Tuesday, February 06, 2007

Having the last naff

Picking over the critical response to Bloc Party's A Weekend in the City (listen to most of the album here), I'm struck by the number of people who've linked their disappointment with the record to its B-side and lyrics, which they dismiss together as, in the words of one online commenter, "atrocious juvenile angsty bullshit." This is partly due to a certain amount of anti-sentimental rockist snobbery (how can the Bloc really jam when they're talking about, like, their feelings?), and partly, and far more interestingly, a result of a wholesale failure to understand or even consider what Okereke is singing about. Stereogum reported last November,

Too much of the second half sounds like "I Still Remember." Totally inoffensive, dropping lyrics like "I would go with you anywhere, I should have kissed you ..." Whaaa? We knew you guys were sensitive, but c'mon! Release that track directly to the soundtrack of whatever hipster teen soap for which it was written. "I still remember," says Kele.
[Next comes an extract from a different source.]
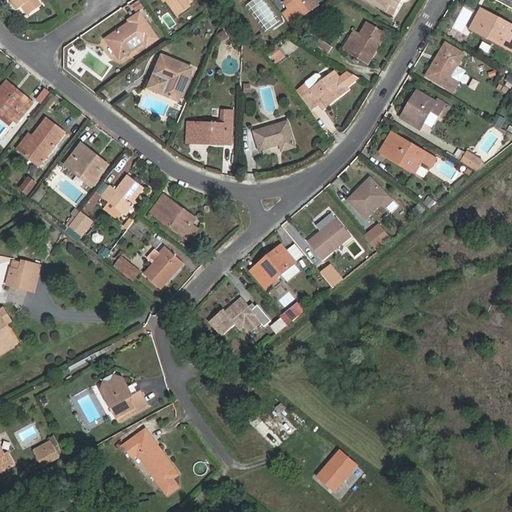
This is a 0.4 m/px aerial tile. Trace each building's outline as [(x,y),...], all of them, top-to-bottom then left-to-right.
[(41,5),(37,0),(9,0),(17,10),(25,4),(32,12),(41,5)] [(195,4),(192,0),(164,0),(176,16),(195,4)] [(320,5),(316,0),(287,0),(291,5),(284,10),(293,24),(320,5)] [(364,0),(394,17),(403,1),(404,0),(364,0)] [(511,22),(483,6),(470,28),(511,51),(511,22)] [(128,21),(130,24),(105,40),(119,60),(144,43),(147,48),(159,39),(141,13),(128,21)] [(360,34),(351,50),(347,58),(367,70),(388,35),(367,22),(360,34)] [(354,30),(344,46),(351,50),(360,34),(354,30)] [(312,32),(307,40),(318,46),(322,37),(312,32)] [(267,40),(262,33),(252,40),(256,47),(267,40)] [(334,44),(322,37),(318,46),(330,53),(334,44)] [(467,53),(446,42),(426,77),(455,94),(467,73),(459,68),(467,53)] [(281,46),(273,51),(277,57),(284,53),(281,46)] [(180,102),(194,67),(164,54),(154,76),(169,81),(163,95),(180,102)] [(304,84),(296,89),(311,111),(318,105),(320,107),(334,97),(337,100),(352,90),(337,71),(324,81),(319,75),(316,74),(306,81),(305,84),(304,84)] [(154,76),(149,89),(163,95),(169,81),(154,76)] [(35,102),(7,79),(0,87),(0,110),(5,114),(14,121),(17,124),(35,102)] [(253,82),(245,82),(245,92),(253,91),(253,82)] [(436,101),(417,90),(401,118),(421,131),(432,113),(439,117),(447,103),(438,98),(436,101)] [(320,107),(323,110),(337,100),(334,97),(320,107)] [(233,157),(236,109),(223,108),(222,122),(189,121),(187,145),(221,147),(222,157),(233,157)] [(2,119),(10,126),(14,121),(5,114),(2,119)] [(66,134),(47,117),(33,135),(20,150),(39,166),(66,134)] [(298,148),(289,120),(253,130),(259,152),(280,146),(281,153),(298,148)] [(438,158),(393,131),(380,153),(415,174),(423,160),(433,166),(438,158)] [(29,132),(16,147),(20,150),(33,135),(29,132)] [(109,165),(81,143),(63,166),(92,188),(109,165)] [(482,160),(468,153),(463,162),(477,170),(482,160)] [(116,190),(110,185),(101,197),(110,204),(123,213),(126,216),(137,202),(135,200),(144,187),(128,175),(116,190)] [(40,182),(33,176),(22,190),(29,195),(40,182)] [(395,199),(372,176),(347,200),(365,219),(382,203),(387,207),(395,199)] [(436,198),(428,193),(422,201),(431,207),(436,198)] [(186,210),(165,194),(150,213),(180,237),(192,223),(194,220),(184,213),(186,210)] [(420,203),(414,208),(420,217),(426,211),(420,203)] [(119,219),(123,213),(110,204),(106,208),(119,219)] [(91,222),(79,213),(69,226),(80,236),(91,222)] [(132,215),(125,224),(129,227),(136,218),(132,215)] [(339,219),(308,241),(323,259),(353,237),(339,219)] [(188,242),(199,228),(192,223),(180,237),(188,242)] [(390,238),(380,225),(365,235),(374,245),(376,248),(390,238)] [(289,249),(298,258),(304,252),(296,243),(289,249)] [(283,244),(251,270),(266,289),(298,263),(283,244)] [(378,250),(376,248),(374,245),(362,253),(367,259),(378,250)] [(107,246),(101,252),(106,257),(112,250),(107,246)] [(159,253),(161,255),(143,274),(159,290),(185,264),(166,246),(159,253)] [(17,276),(13,287),(27,291),(31,274),(22,271),(24,261),(16,258),(14,268),(12,269),(11,274),(17,276)] [(126,264),(119,260),(112,268),(118,273),(124,267),(126,264)] [(130,282),(135,276),(124,267),(118,273),(130,282)] [(340,281),(332,269),(323,275),(333,287),(340,281)] [(11,274),(7,285),(13,287),(17,276),(11,274)] [(27,291),(35,293),(40,276),(31,274),(27,291)] [(228,309),(225,309),(209,321),(221,337),(237,325),(240,330),(258,316),(244,297),(228,309)] [(289,323),(306,309),(299,301),(282,314),(289,323)] [(11,320),(4,306),(0,308),(0,316),(4,323),(11,320)] [(4,323),(0,316),(0,355),(17,346),(4,323)] [(104,389),(126,376),(127,375),(117,370),(114,378),(106,377),(104,389)] [(138,395),(132,386),(126,376),(104,389),(119,415),(135,405),(138,409),(140,413),(154,405),(146,390),(142,393),(138,395)] [(142,393),(138,384),(132,386),(138,395),(142,393)] [(119,415),(121,418),(138,409),(135,405),(119,415)] [(298,430),(276,406),(252,428),(275,452),(298,430)] [(179,475),(147,430),(124,446),(134,459),(138,456),(168,497),(179,488),(173,480),(179,475)] [(44,449),(47,453),(38,459),(43,469),(59,460),(50,445),(44,449)] [(44,449),(34,453),(38,459),(47,453),(44,449)] [(325,469),(318,477),(335,492),(358,467),(340,451),(330,462),(328,459),(322,466),(325,469)] [(0,470),(12,464),(6,453),(1,455),(0,452),(0,470)]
We do, too! "I'll love you in the morning," he says on the next track, "Sunday." Guess we will, too – but this is thin fucking ice, Bloc Party.

The ostensibly trite, vanilla lyrics in question include the following:

You said "it's just like a full moon".
Blood beats faster in our veins
We left our trousers by the canal
And our fingers, they almost touched

You should have asked me for it
I would have been brave
You should have asked me for it
How could I say no?

And our love could have soared
Over playgrounds and rooftops
Every park bench screams your name
I kept your tie

Unless Ryan and Seth have started making out on The O.C. recently, I'm not exactly sure which hipster teen soap this is ready for. Do saccharine lyrics deserve a pass because they document one of the richest and most neglected subjects in pop music--unconsummated, explicit queer desire? I'm saying yes. In the past, queer pop/rock songwriters have been expected either to turn out chirpy "we're just plain folks" pride anthems or to bury everything under six feet of subtext so as not to offend the naffs.* On the B-side of Weekend, Bloc Party have done the impossible. They've produced a half-dozen painful, perfect, lust-glazed love songs that sidestep mainstream gay pieties without selling out the radical queerness that makes them so precious in the first place. It'd be a shame if people didn't listen hard enough to notice.

*Morrissey might constitute a third route. Or possibly a route to the moon. It's no wonder Okereke's returning the signal, in the chorus of "I Still Remember" but also passim.

Sunday, February 04, 2007

What would Chris Martin be doing visiting a factory in Wigan?

Can we get on with this? I’ve gotta do AIDS and Alzheimer’s and land mines this afternoon, and I wanna get back for Deal or No Deal. Plus, Gwyneth’s making drumsticks.

The NYT's already hyped it, but Chris Martin on Extras is--well--almost as good as David Bowie on Extras. Oh, Northern English factory-working sitcom characters. Your vowels make me weak-kneed.

Thursday, February 01, 2007

Double fantasy

See, all you rumor-mongers--how can Le Tigre be broken up when they're collaborating with Yoko Ono? "Sisters O Sisters" sounds swept together from the remains of "New Kicks" and "Dyke March 2001," but the second wave-third wave coalition element is inspiring nonetheless.